§ TO-DO ITEM
Should a line below contain the word "VERIFIED", report it.
*** Begin section ***
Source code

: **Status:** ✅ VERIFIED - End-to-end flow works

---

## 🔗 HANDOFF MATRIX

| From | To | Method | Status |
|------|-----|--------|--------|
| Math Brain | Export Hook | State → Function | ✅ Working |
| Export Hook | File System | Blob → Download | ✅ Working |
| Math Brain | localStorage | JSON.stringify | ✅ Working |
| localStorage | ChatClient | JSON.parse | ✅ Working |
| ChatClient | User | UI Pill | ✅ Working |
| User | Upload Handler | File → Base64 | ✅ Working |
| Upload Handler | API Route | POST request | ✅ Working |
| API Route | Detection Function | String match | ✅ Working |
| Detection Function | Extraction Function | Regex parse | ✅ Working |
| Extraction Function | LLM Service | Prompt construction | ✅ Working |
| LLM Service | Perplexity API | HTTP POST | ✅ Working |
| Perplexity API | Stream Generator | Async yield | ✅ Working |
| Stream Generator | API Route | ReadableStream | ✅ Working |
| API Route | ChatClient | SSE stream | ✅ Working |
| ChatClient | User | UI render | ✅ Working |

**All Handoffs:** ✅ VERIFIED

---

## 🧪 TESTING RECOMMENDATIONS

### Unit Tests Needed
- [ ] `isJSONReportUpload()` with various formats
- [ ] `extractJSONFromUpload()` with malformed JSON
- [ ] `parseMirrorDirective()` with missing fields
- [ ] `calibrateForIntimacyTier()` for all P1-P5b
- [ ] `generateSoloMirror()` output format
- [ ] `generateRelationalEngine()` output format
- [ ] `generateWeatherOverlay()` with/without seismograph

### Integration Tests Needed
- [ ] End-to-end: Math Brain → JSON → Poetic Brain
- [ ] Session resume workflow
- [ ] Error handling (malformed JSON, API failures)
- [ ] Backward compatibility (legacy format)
*** End section ***
§ SOLUTION
: **Status:** ✅ VERIFIED - End-to-end flow works
**All Handoffs:** ✅ VERIFIED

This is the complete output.